Directions. Edit the data by replacing each "scientific name" with "binomial name", keeping every other line unchanged. Leave the pictures out of your answer.

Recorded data
○ ○ ○ ○ ○
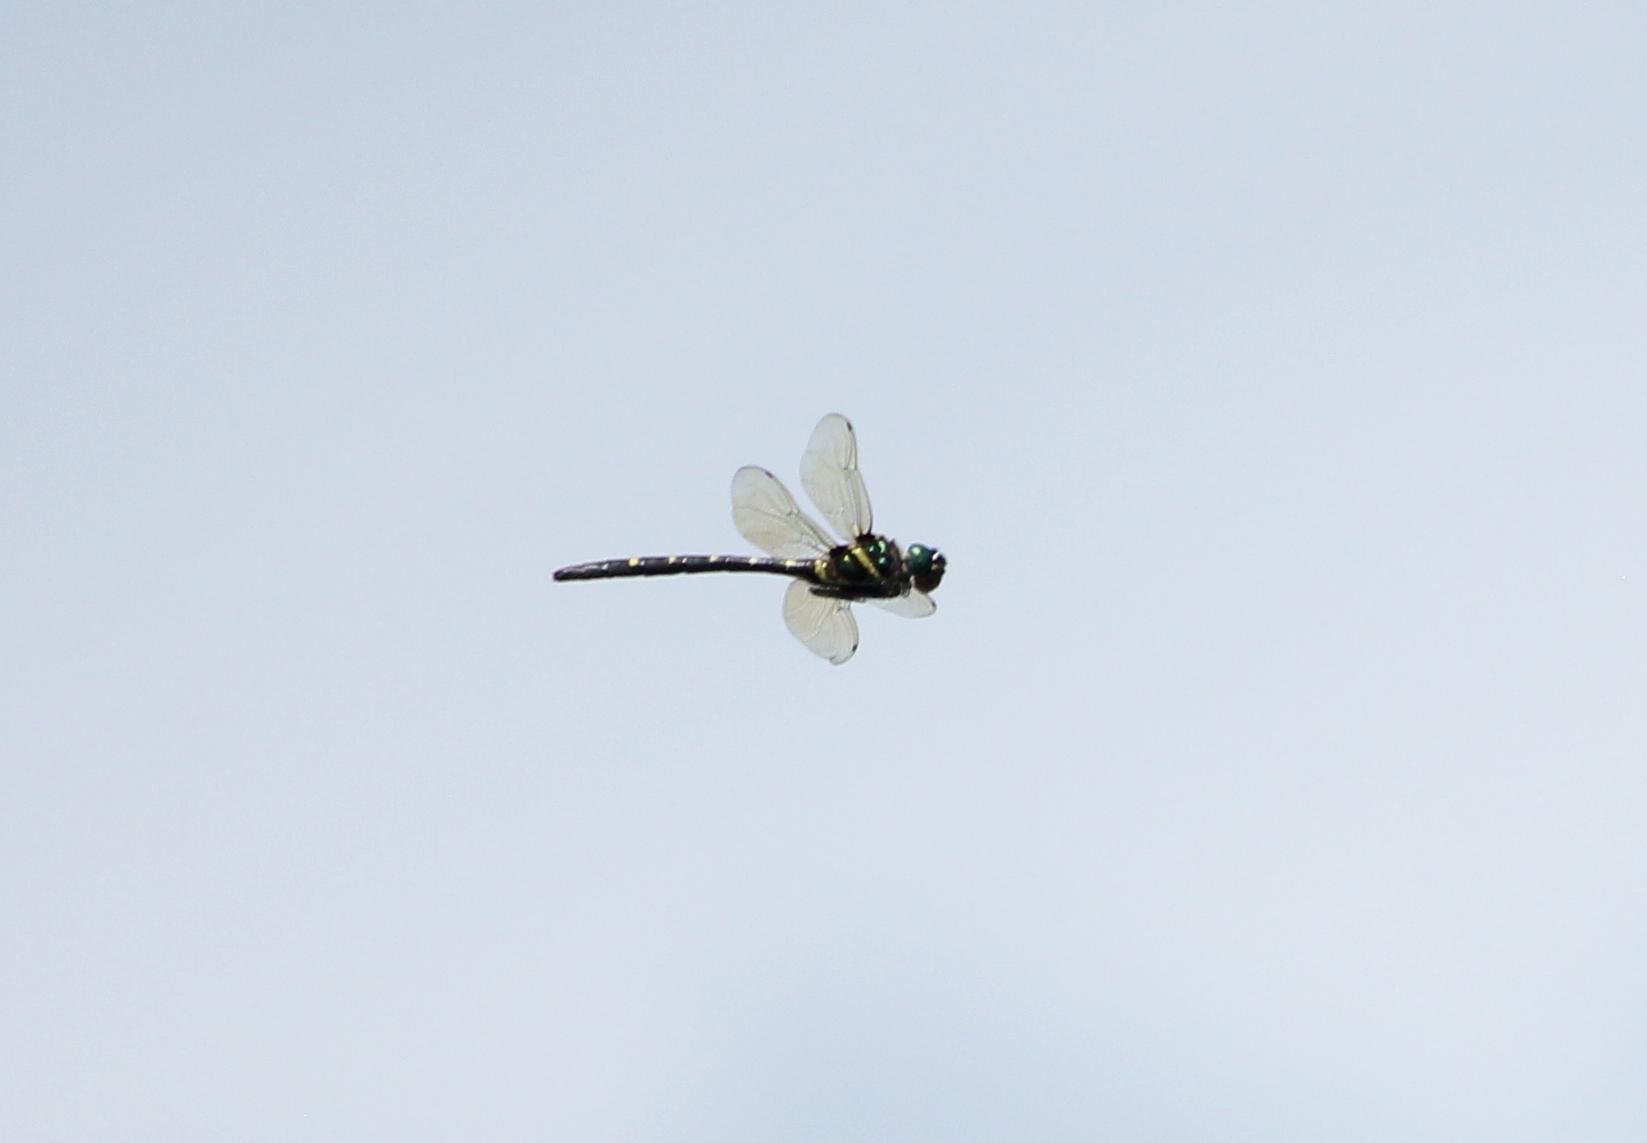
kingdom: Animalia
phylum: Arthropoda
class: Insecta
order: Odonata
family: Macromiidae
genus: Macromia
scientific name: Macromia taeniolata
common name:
○ ○ ○ ○ ○
Reply.
kingdom: Animalia
phylum: Arthropoda
class: Insecta
order: Odonata
family: Macromiidae
genus: Macromia
binomial name: Macromia taeniolata
common name:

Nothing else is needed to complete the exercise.